• Transform a ReadableStream of RecordBatches to a ReadableStream of bytes

    Browser example with piping to a file via the File System API:

    import initWasm, {ParquetFile, transformParquetStream} from "parquet-wasm";

    // Instantiate the WebAssembly context
    await initWasm();

    const fileInstance = await ParquetFile.fromUrl("https://example.com/file.parquet");
    const recordBatchStream = await fileInstance.stream();
    const serializedParquetStream = await transformParquetStream(recordBatchStream);
    // NB: requires transient user activation - you would typically do this before ☝️
    const handle = await window.showSaveFilePicker();
    const writable = await handle.createWritable();
    await serializedParquetStream.pipeTo(writable);

    NodeJS (ESM) example with piping to a file:

    import { open } from "node:fs/promises";
    import { Writable } from "node:stream";
    import initWasm, {ParquetFile, transformParquetStream} from "parquet-wasm";

    // Instantiate the WebAssembly context
    await initWasm();

    const fileInstance = await ParquetFile.fromUrl("https://example.com/file.parquet");
    const recordBatchStream = await fileInstance.stream();
    const serializedParquetStream = await transformParquetStream(recordBatchStream);

    // grab a file handle via fsPromises
    const handle = await open("file.parquet");
    const destinationStream = Writable.toWeb(handle.createWriteStream());
    await serializedParquetStream.pipeTo(destinationStream);

    NB: the above is a little contrived - await writeFile("file.parquet", serializedParquetStream) is enough for most use cases.
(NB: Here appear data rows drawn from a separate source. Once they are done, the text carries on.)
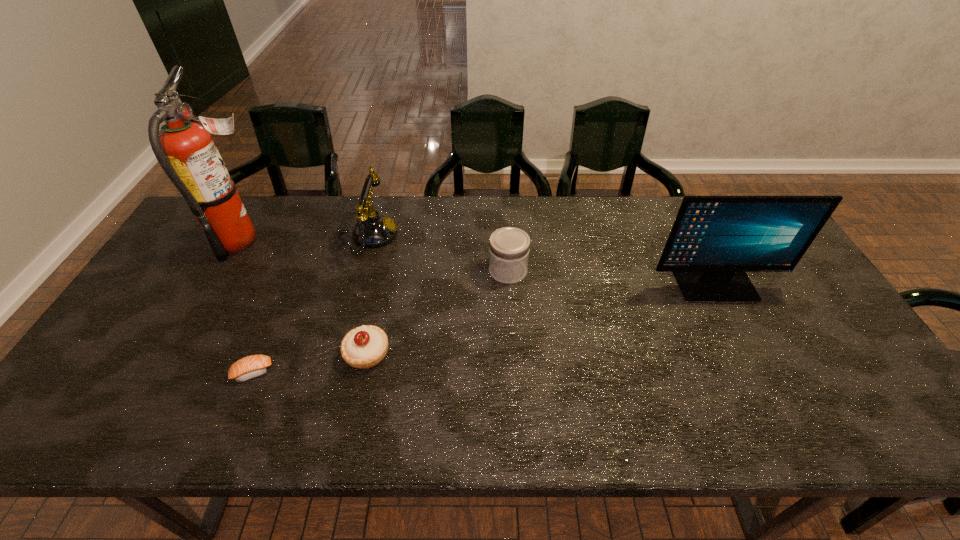
Locate an element on the screen. vacant region located 0.120m from the nozzle of the tallest object is located at coordinates (308, 240).

What are the coordinates of `blank space located 0.280m on the screen side of the second tallest object` in the screenshot? It's located at (769, 393).

You are a GUI agent. You are given a task and a screenshot of the screen. Output one action in this format:
    pyautogui.click(x=<x>, y=<y>)
    Task: Click on the vacant space located 0.250m on the dial of the third tallest object
    
    Given the screenshot: What is the action you would take?
    (476, 236)

The image size is (960, 540). I want to click on vacant space located 0.370m on the front of the third shortest object, so click(x=516, y=403).

Locate an element on the screen. vacant space located on the right of the pastry is located at coordinates (455, 354).

Where is `vacant space located 0.270m on the left of the sushi`? The image size is (960, 540). vacant space located 0.270m on the left of the sushi is located at coordinates (120, 372).

You are a GUI agent. You are given a task and a screenshot of the screen. Output one action in this format:
    pyautogui.click(x=<x>, y=<y>)
    Task: Click on the fire extinguisher positioned at the far edge
    
    Given the screenshot: What is the action you would take?
    pyautogui.click(x=184, y=148)

Where is `telephone that is at the far edge`? Image resolution: width=960 pixels, height=540 pixels. telephone that is at the far edge is located at coordinates (372, 230).

Locate an element on the screen. This screenshot has width=960, height=540. object that is positioned at the left edge is located at coordinates (184, 148).

In order to click on object that is positioned at the right edge in this screenshot , I will do `click(715, 240)`.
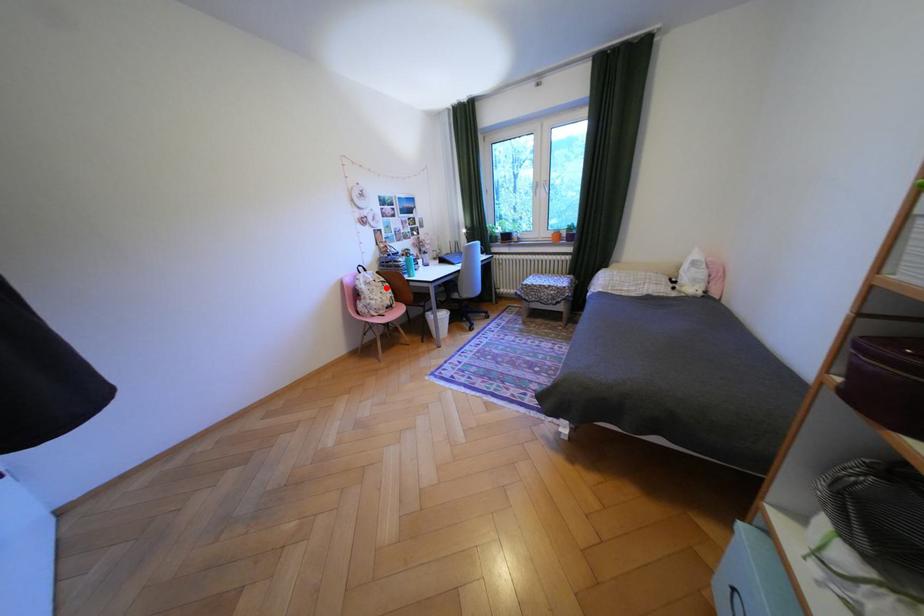
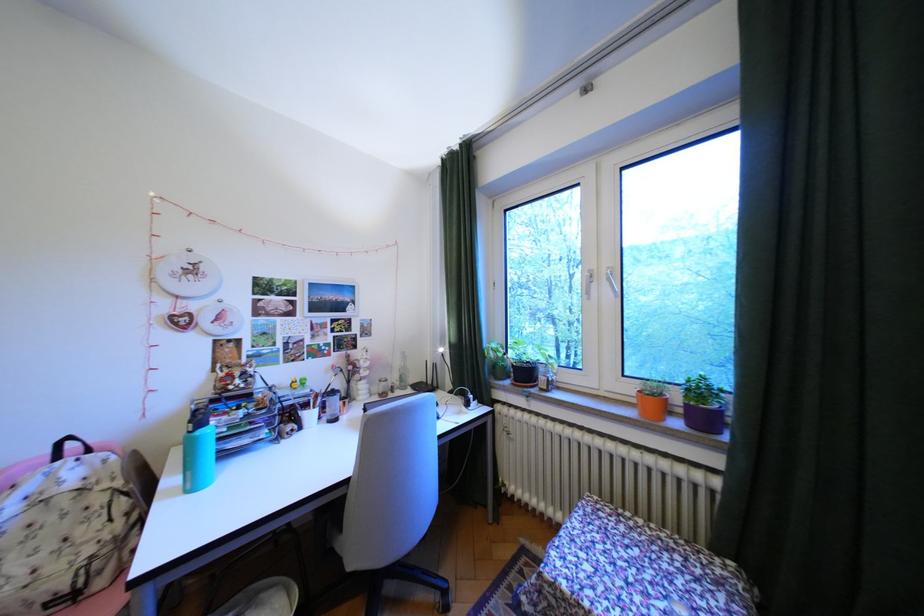
Locate, in the second image, the point that corresponds to the highlighted location in the first image.

(65, 519)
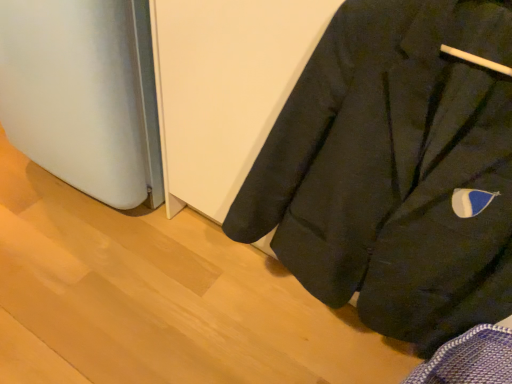
Question: Considering the positions of satin white refrigerator at lower left and black matte coat at lower right in the image, is satin white refrigerator at lower left wider or thinner than black matte coat at lower right?

Choices:
 (A) thin
 (B) wide

Answer: (B)

Question: From a real-world perspective, is satin white refrigerator at lower left physically located above or below black matte coat at lower right?

Choices:
 (A) above
 (B) below

Answer: (B)

Question: Considering the positions of point (71, 115) and point (498, 114), is point (71, 115) closer or farther from the camera than point (498, 114)?

Choices:
 (A) farther
 (B) closer

Answer: (A)

Question: In terms of height, does black matte coat at lower right look taller or shorter compared to satin white refrigerator at lower left?

Choices:
 (A) short
 (B) tall

Answer: (B)

Question: Considering their positions, is black matte coat at lower right located in front of or behind satin white refrigerator at lower left?

Choices:
 (A) front
 (B) behind

Answer: (A)

Question: From a real-world perspective, relative to satin white refrigerator at lower left, is black matte coat at lower right vertically above or below?

Choices:
 (A) above
 (B) below

Answer: (A)

Question: Is black matte coat at lower right wider or thinner than satin white refrigerator at lower left?

Choices:
 (A) wide
 (B) thin

Answer: (B)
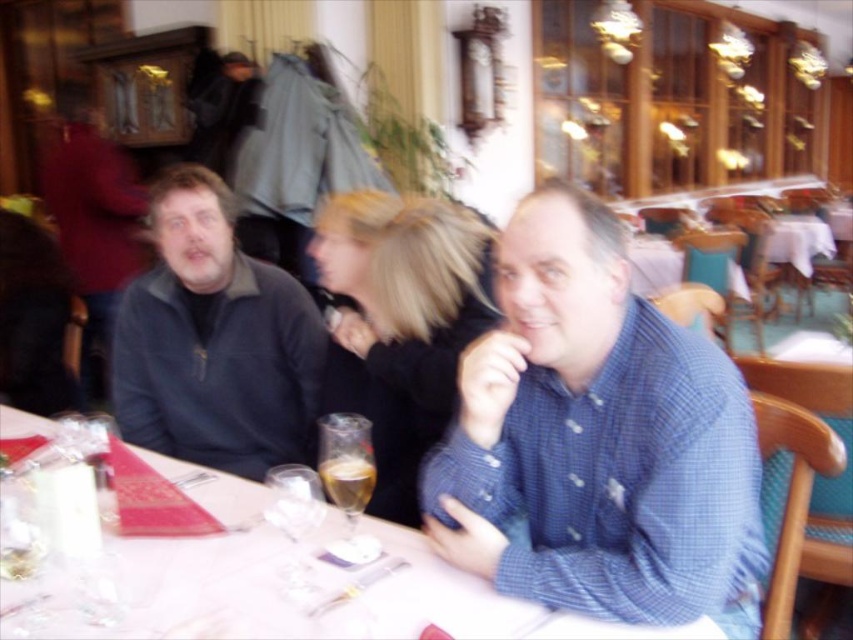
You are sitting at the table in the restaurant and want to reach the point marked as point (x=312, y=476). Is this point closer to you than the point marked as point (x=368, y=476)?

Yes, point (x=312, y=476) is closer to you than point (x=368, y=476) because it is in front of it.

You are sitting at the table in the restaurant and want to reach both the point at coordinates point (492, 616) and point (364, 490). Which point would you need to reach first if you are moving towards them from your current position?

You would need to reach point (364, 490) first because it is behind point (492, 616), so you must pass by point (492, 616) to get to the other point.

From the picture: You are a server in a restaurant and need to place a new order of appetizers on the table. The appetizers come in a tray that is the same size as the clear glass wine at center. Will the tray fit on the white glossy table at center without overhanging the edges?

The white glossy table at center is larger in size than the clear glass wine at center. Since the tray is the same size as the clear glass wine at center, it will fit on the white glossy table at center without overhanging the edges.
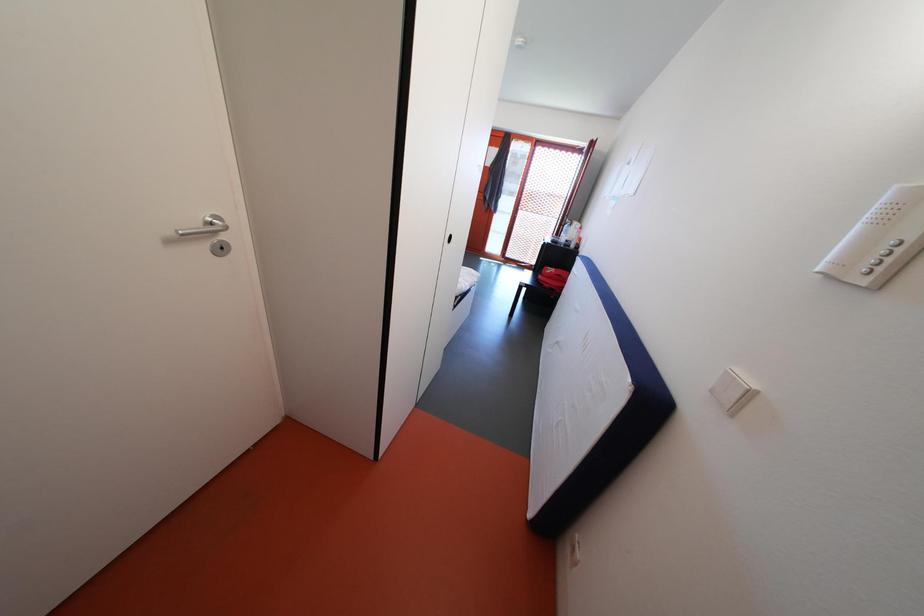
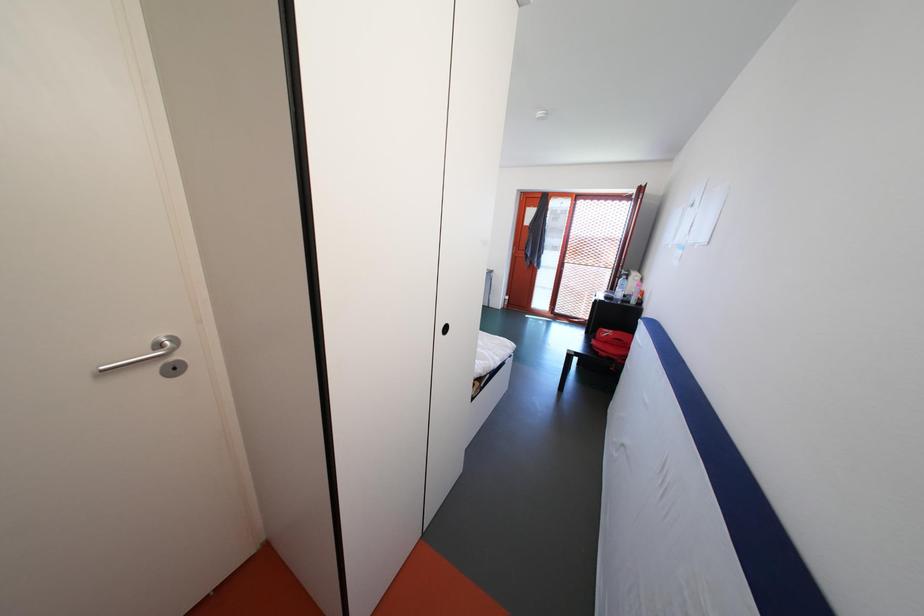
Question: Based on the continuous images, in which direction is the camera rotating? Reply with the corresponding letter.

Choices:
 (A) Left
 (B) Right
 (C) Up
 (D) Down

Answer: (A)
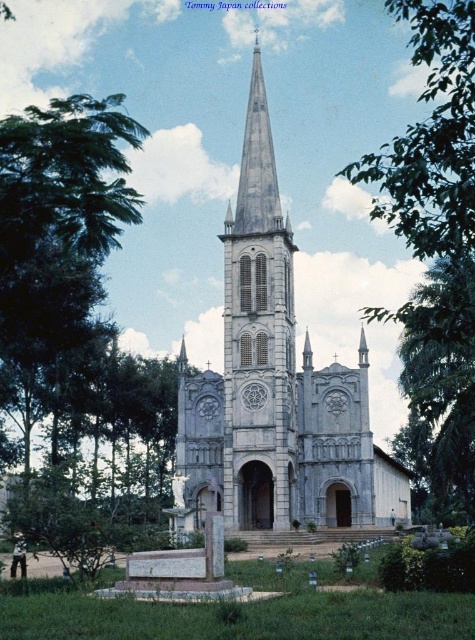
Question: Can you confirm if white stone tower at center is positioned below green leafy tree at upper right?

Choices:
 (A) yes
 (B) no

Answer: (A)

Question: Does white stone church at center appear on the left side of green leafy tree at right?

Choices:
 (A) no
 (B) yes

Answer: (B)

Question: Which point appears farthest from the camera in this image?

Choices:
 (A) (399, 310)
 (B) (263, 211)
 (C) (378, 509)

Answer: (B)

Question: Is white stone tower at center above green leafy tree at right?

Choices:
 (A) yes
 (B) no

Answer: (A)

Question: Which of the following is the closest to the observer?

Choices:
 (A) green leafy tree at right
 (B) green leafy tree at upper right
 (C) white stone tower at center

Answer: (B)

Question: Which point is closer to the camera taking this photo?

    Browser kitchen sink example - teeing to the Cache API, using as a streaming post body, transferring to a Web Worker:

    // prelude elided - see above
    const serializedParquetStream = await transformParquetStream(recordBatchStream);
    const [cacheStream, bodyStream] = serializedParquetStream.tee();
    const postProm = fetch(targetUrl, {
    method: "POST",
    duplex: "half",
    body: bodyStream
    });
    const targetCache = await caches.open("foobar");
    await targetCache.put("https://example.com/file.parquet", new Response(cacheStream));
    // this could have been done with another tee, but beware of buffering
    const workerStream = await targetCache.get("https://example.com/file.parquet").body;
    const worker = new Worker("worker.js");
    worker.postMessage(workerStream, [workerStream]);
    await postProm;

    Parameters

    • stream: ReadableStream<any>

      A ReadableStream of RecordBatch instances

    • Optionalwriter_properties: WriterProperties

      (optional) Configuration for writing to Parquet. Use the WriterPropertiesBuilder to build a writing configuration, then call .build() to create an immutable writer properties to pass in here.

    Returns Promise<ReadableStream>

    ReadableStream containing serialized Parquet data.